Activity -> Please set down all of the data below verbatim.

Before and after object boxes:

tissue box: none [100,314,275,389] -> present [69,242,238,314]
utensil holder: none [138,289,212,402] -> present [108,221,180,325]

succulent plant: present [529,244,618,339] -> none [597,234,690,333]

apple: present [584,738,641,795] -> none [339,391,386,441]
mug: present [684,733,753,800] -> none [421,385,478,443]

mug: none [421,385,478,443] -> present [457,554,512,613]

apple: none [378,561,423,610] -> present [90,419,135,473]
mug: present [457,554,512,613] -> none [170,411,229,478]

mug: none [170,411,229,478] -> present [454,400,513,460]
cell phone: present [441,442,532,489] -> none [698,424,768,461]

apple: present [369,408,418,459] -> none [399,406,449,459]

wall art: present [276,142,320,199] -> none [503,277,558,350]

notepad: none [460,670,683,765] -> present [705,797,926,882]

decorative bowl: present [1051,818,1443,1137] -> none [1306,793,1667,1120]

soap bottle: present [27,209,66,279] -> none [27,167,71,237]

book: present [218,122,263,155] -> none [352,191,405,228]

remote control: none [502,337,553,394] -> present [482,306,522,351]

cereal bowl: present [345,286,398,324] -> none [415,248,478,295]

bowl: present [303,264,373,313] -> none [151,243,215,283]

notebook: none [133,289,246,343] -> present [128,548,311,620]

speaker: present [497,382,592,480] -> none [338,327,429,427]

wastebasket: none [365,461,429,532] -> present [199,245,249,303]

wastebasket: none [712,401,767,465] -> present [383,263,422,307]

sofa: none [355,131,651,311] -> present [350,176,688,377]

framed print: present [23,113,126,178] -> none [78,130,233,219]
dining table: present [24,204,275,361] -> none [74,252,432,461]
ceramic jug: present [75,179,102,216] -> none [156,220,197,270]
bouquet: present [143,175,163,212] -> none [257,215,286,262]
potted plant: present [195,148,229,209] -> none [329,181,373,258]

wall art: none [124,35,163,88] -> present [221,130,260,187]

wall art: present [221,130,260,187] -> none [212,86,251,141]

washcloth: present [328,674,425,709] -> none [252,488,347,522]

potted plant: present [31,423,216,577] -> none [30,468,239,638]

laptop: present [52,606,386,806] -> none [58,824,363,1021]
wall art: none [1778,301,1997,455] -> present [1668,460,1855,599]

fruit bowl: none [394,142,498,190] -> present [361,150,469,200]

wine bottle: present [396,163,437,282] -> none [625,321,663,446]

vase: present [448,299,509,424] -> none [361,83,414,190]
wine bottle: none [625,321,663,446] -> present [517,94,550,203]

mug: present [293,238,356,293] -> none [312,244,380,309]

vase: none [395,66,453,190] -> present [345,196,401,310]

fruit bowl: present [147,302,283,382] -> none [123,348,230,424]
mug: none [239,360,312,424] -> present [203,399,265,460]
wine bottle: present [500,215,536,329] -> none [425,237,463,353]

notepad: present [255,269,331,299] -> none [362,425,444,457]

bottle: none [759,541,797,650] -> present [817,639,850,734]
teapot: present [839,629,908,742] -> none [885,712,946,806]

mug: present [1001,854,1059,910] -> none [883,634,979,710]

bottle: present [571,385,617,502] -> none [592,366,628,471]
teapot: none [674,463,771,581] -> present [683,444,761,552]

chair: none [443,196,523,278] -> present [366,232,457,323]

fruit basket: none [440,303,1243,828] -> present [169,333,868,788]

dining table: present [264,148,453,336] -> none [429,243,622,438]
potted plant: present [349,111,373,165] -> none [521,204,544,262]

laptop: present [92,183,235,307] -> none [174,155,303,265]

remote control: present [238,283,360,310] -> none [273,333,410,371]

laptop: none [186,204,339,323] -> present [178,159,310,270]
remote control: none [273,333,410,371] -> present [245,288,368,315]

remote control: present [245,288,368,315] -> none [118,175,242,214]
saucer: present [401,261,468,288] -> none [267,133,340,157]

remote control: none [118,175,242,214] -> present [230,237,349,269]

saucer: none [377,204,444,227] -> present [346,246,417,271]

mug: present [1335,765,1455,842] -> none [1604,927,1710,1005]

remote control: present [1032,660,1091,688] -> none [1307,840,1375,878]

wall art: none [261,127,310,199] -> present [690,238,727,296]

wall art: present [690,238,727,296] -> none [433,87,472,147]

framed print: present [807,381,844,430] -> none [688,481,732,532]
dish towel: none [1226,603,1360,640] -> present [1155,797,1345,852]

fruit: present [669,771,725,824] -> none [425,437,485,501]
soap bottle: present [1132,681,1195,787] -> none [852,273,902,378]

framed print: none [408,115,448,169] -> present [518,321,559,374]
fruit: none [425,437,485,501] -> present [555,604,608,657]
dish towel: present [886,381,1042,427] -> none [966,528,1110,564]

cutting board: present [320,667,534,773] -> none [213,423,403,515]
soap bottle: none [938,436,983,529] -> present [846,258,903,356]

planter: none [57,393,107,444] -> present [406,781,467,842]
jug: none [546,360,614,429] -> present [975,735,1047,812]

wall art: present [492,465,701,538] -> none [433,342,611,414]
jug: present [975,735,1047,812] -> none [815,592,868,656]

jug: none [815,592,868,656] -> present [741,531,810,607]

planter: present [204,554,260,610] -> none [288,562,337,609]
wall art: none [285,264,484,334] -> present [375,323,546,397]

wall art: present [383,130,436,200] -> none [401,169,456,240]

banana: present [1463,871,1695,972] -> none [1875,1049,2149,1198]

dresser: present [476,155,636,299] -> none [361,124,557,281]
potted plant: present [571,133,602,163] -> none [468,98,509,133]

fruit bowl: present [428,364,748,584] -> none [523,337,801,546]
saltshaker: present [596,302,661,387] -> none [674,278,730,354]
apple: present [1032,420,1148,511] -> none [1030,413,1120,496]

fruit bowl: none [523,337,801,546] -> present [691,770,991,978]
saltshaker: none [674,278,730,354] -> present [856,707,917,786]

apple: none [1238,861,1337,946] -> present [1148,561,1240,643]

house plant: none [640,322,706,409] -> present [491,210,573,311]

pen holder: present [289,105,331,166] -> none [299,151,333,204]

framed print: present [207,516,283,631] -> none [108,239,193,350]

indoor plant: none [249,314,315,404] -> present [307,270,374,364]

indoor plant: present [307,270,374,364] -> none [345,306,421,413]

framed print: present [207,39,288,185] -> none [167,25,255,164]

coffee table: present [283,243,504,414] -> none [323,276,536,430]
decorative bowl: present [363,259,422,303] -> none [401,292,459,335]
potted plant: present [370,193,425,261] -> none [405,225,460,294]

Result for this task ->
tissue box: none [100,314,275,389] -> present [69,242,238,314]
utensil holder: none [138,289,212,402] -> present [108,221,180,325]

succulent plant: present [529,244,618,339] -> none [597,234,690,333]

apple: present [584,738,641,795] -> none [339,391,386,441]
mug: present [684,733,753,800] -> none [421,385,478,443]

mug: none [421,385,478,443] -> present [457,554,512,613]

apple: none [378,561,423,610] -> present [90,419,135,473]
mug: present [457,554,512,613] -> none [170,411,229,478]

mug: none [170,411,229,478] -> present [454,400,513,460]
cell phone: present [441,442,532,489] -> none [698,424,768,461]

apple: present [369,408,418,459] -> none [399,406,449,459]

wall art: present [276,142,320,199] -> none [503,277,558,350]

notepad: none [460,670,683,765] -> present [705,797,926,882]

decorative bowl: present [1051,818,1443,1137] -> none [1306,793,1667,1120]

soap bottle: present [27,209,66,279] -> none [27,167,71,237]

book: present [218,122,263,155] -> none [352,191,405,228]

remote control: none [502,337,553,394] -> present [482,306,522,351]

cereal bowl: present [345,286,398,324] -> none [415,248,478,295]

bowl: present [303,264,373,313] -> none [151,243,215,283]

notebook: none [133,289,246,343] -> present [128,548,311,620]

speaker: present [497,382,592,480] -> none [338,327,429,427]

wastebasket: none [365,461,429,532] -> present [199,245,249,303]

wastebasket: none [712,401,767,465] -> present [383,263,422,307]

sofa: none [355,131,651,311] -> present [350,176,688,377]

framed print: present [23,113,126,178] -> none [78,130,233,219]
dining table: present [24,204,275,361] -> none [74,252,432,461]
ceramic jug: present [75,179,102,216] -> none [156,220,197,270]
bouquet: present [143,175,163,212] -> none [257,215,286,262]
potted plant: present [195,148,229,209] -> none [329,181,373,258]

wall art: none [124,35,163,88] -> present [221,130,260,187]

wall art: present [221,130,260,187] -> none [212,86,251,141]

washcloth: present [328,674,425,709] -> none [252,488,347,522]

potted plant: present [31,423,216,577] -> none [30,468,239,638]

laptop: present [52,606,386,806] -> none [58,824,363,1021]
wall art: none [1778,301,1997,455] -> present [1668,460,1855,599]

fruit bowl: none [394,142,498,190] -> present [361,150,469,200]

wine bottle: present [396,163,437,282] -> none [625,321,663,446]

vase: present [448,299,509,424] -> none [361,83,414,190]
wine bottle: none [625,321,663,446] -> present [517,94,550,203]

mug: present [293,238,356,293] -> none [312,244,380,309]

vase: none [395,66,453,190] -> present [345,196,401,310]

fruit bowl: present [147,302,283,382] -> none [123,348,230,424]
mug: none [239,360,312,424] -> present [203,399,265,460]
wine bottle: present [500,215,536,329] -> none [425,237,463,353]

notepad: present [255,269,331,299] -> none [362,425,444,457]

bottle: none [759,541,797,650] -> present [817,639,850,734]
teapot: present [839,629,908,742] -> none [885,712,946,806]

mug: present [1001,854,1059,910] -> none [883,634,979,710]

bottle: present [571,385,617,502] -> none [592,366,628,471]
teapot: none [674,463,771,581] -> present [683,444,761,552]

chair: none [443,196,523,278] -> present [366,232,457,323]

fruit basket: none [440,303,1243,828] -> present [169,333,868,788]

dining table: present [264,148,453,336] -> none [429,243,622,438]
potted plant: present [349,111,373,165] -> none [521,204,544,262]

laptop: present [92,183,235,307] -> none [174,155,303,265]

remote control: present [238,283,360,310] -> none [273,333,410,371]

laptop: none [186,204,339,323] -> present [178,159,310,270]
remote control: none [273,333,410,371] -> present [245,288,368,315]

remote control: present [245,288,368,315] -> none [118,175,242,214]
saucer: present [401,261,468,288] -> none [267,133,340,157]

remote control: none [118,175,242,214] -> present [230,237,349,269]

saucer: none [377,204,444,227] -> present [346,246,417,271]

mug: present [1335,765,1455,842] -> none [1604,927,1710,1005]

remote control: present [1032,660,1091,688] -> none [1307,840,1375,878]

wall art: none [261,127,310,199] -> present [690,238,727,296]

wall art: present [690,238,727,296] -> none [433,87,472,147]

framed print: present [807,381,844,430] -> none [688,481,732,532]
dish towel: none [1226,603,1360,640] -> present [1155,797,1345,852]

fruit: present [669,771,725,824] -> none [425,437,485,501]
soap bottle: present [1132,681,1195,787] -> none [852,273,902,378]

framed print: none [408,115,448,169] -> present [518,321,559,374]
fruit: none [425,437,485,501] -> present [555,604,608,657]
dish towel: present [886,381,1042,427] -> none [966,528,1110,564]

cutting board: present [320,667,534,773] -> none [213,423,403,515]
soap bottle: none [938,436,983,529] -> present [846,258,903,356]

planter: none [57,393,107,444] -> present [406,781,467,842]
jug: none [546,360,614,429] -> present [975,735,1047,812]

wall art: present [492,465,701,538] -> none [433,342,611,414]
jug: present [975,735,1047,812] -> none [815,592,868,656]

jug: none [815,592,868,656] -> present [741,531,810,607]

planter: present [204,554,260,610] -> none [288,562,337,609]
wall art: none [285,264,484,334] -> present [375,323,546,397]

wall art: present [383,130,436,200] -> none [401,169,456,240]

banana: present [1463,871,1695,972] -> none [1875,1049,2149,1198]

dresser: present [476,155,636,299] -> none [361,124,557,281]
potted plant: present [571,133,602,163] -> none [468,98,509,133]

fruit bowl: present [428,364,748,584] -> none [523,337,801,546]
saltshaker: present [596,302,661,387] -> none [674,278,730,354]
apple: present [1032,420,1148,511] -> none [1030,413,1120,496]

fruit bowl: none [523,337,801,546] -> present [691,770,991,978]
saltshaker: none [674,278,730,354] -> present [856,707,917,786]

apple: none [1238,861,1337,946] -> present [1148,561,1240,643]

house plant: none [640,322,706,409] -> present [491,210,573,311]

pen holder: present [289,105,331,166] -> none [299,151,333,204]

framed print: present [207,516,283,631] -> none [108,239,193,350]

indoor plant: none [249,314,315,404] -> present [307,270,374,364]

indoor plant: present [307,270,374,364] -> none [345,306,421,413]

framed print: present [207,39,288,185] -> none [167,25,255,164]

coffee table: present [283,243,504,414] -> none [323,276,536,430]
decorative bowl: present [363,259,422,303] -> none [401,292,459,335]
potted plant: present [370,193,425,261] -> none [405,225,460,294]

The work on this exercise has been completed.